Ecco: una cosa di cui parlerò sicuramente durante l’incontro sarà la questione del mondo virtuale. Una parola estremamente alla moda, estremamente utilizzata, ma è problematica, secondo me. Accettarla implica di dividere il mondo in due settori, quello reale e quello virtuale, due mondi diversi. Se cominciamo così siamo fuori strada. Prendiamo per esempio un romanzo: cosa è reale e cosa è virtuale lì dentro? Questa abitudine a creare due mondi separati non ha senso: quando si è su Internet si è a contatto con la realtà. Evidentemente non si tratta di un rapporto personale con qualcuno, ma non per questo non è un rapporto reale. Senza considerare poi che definire cosa sia la realtà è una questione tutt’altro che facile, visto che ognuno di noi vive in un suo mondo, a contatto magari con i proprio fantasmi.
L’impressione che si ha della rete è che stimoli una discreta dipendenza e ciò preoccupa. Ma che cosa cerchiamo in Internet?
Gli studi che ho condotto sul tema degli Hikikomori hanno demistificato molte preoccupazioni. Ero affiancata da specialisti che osservavano altri ambiti del rapporto con Internet e si occupavano in particolare dell’uso di Facebook. Abbiamo scoperto che il social network non è un sostituto ma un potenziamento delle relazioni.

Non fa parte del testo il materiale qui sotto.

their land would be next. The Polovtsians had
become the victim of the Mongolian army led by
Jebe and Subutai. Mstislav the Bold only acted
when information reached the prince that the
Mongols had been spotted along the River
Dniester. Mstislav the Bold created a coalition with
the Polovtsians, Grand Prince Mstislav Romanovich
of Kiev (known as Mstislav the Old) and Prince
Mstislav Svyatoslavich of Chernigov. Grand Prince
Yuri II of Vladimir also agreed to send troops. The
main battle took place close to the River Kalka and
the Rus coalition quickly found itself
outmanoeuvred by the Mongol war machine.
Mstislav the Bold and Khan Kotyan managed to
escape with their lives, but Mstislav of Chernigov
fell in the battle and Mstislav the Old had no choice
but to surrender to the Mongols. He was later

Gli Hikikomori, che si isolano dai loro pari, dalle persone della loro età, vivono su Internet, ma evitano le reti sociali. Perché per loro è troppo complicato relazionare.

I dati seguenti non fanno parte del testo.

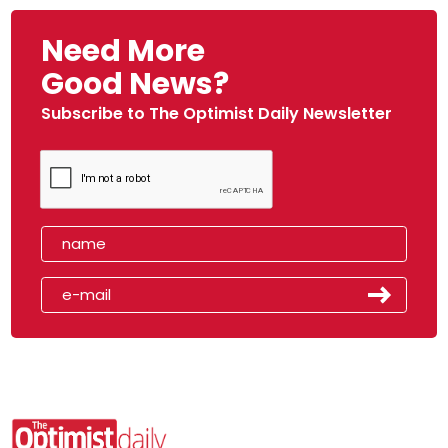
Need More
Good News?
Subscribe to The Optimist Daily Newsletter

Ma chi sono esattamente gli Hikikomori?
Sono ragazzi che interrompono tutte le relazioni sociali, più o meno alla stessa età. Smettono di frequentare la scuola, hanno relazioni d’amicizia solo legate ad attività sportive. Mantengono minimi contatti in famiglia e si muovono soltanto dove c’è Internet. Per loro diventano dunque problematiche tutte le questioni legate alla ricerca di un lavoro, di un inserimento sociale.
Un tempo gli psicanalisti chiedevano informazioni sui sogni dei loro pazienti, oggi chiedono loro che siti visitano?

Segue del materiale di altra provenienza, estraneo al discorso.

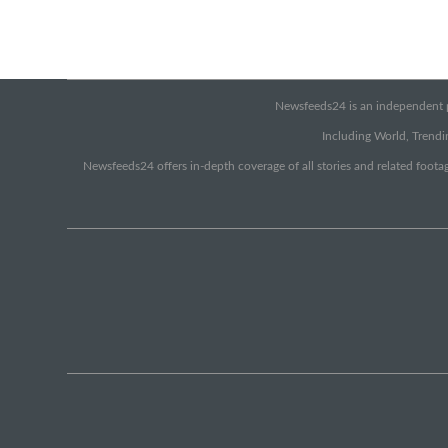
Newsfeeds24 is an independent pr
Including World, Trendin
Newsfeeds24 offers in-depth coverage of all stories and related footag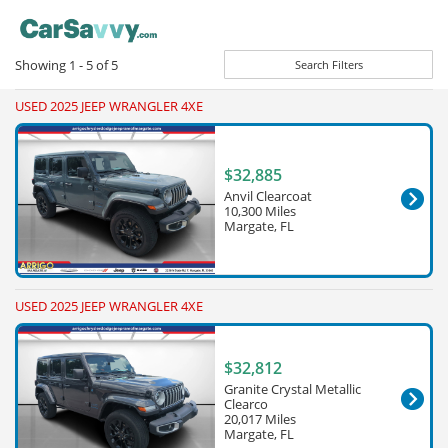
Showing
1 - 5
of
5
Search Filters
USED 2025 JEEP WRANGLER 4XE
$32,885
Anvil Clearcoat
10,300 Miles
Margate, FL
USED 2025 JEEP WRANGLER 4XE
$32,812
Granite Crystal Metallic
Clearco
20,017 Miles
Margate, FL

Certo che sì. Io ho imparato moltissime cose da una Hikikomori che ho seguito. Quando mi parlava, lei metteva in gioco veramente molto poco di sé, ma molto del suo sito preferito di fantascienza, dei suoi personaggi, del perché non voleva che un personaggio morisse, perché un personaggio doveva innamorarsi di un altro personaggio... E con queste informazioni diceva in realtà tanto di sé. Era davvero bloccata nella sua capacità di esprimersi. La sua situazione durava già da dieci anni.Era una giovane donna molto timida, molto inibita, molto grave e però si sbloccava parlando di questo sito su cui aveva investito in modo massiccio.
Freud tendeva a ricercare nella mitologia classica i modelli di comportamento psicologico: i nuovi psicanalisti dovranno occuparsi meno di mitologia e più di fantascienza?
Ho letto di recente un articolo di studiosi greci: hanno osservato la situazione dei videogiochi in Francia e hanno osservato che si sta diffondendo un modello di eroe virtuale molto diverso dall’eroe romantico. Questo è curioso perché l’eroe romantico suscitava nei giovani in passato un’identificazione secondaria. L’eroe virtuale si comporta invece in un altro modo. È quasi in opposizione a quello: provoca un’identificazione molto più immediata, spontanea. Non è il cavaliere che incarna la grandezza, i valori della legge: l’eroe virtuale semplicemente distrugge tutti i nemici, senza altro scopo che la rivalità. Nelle sue imprese è difficile leggere un compito simbolico, un ruolo drammatico con cui si possa solidarizzare.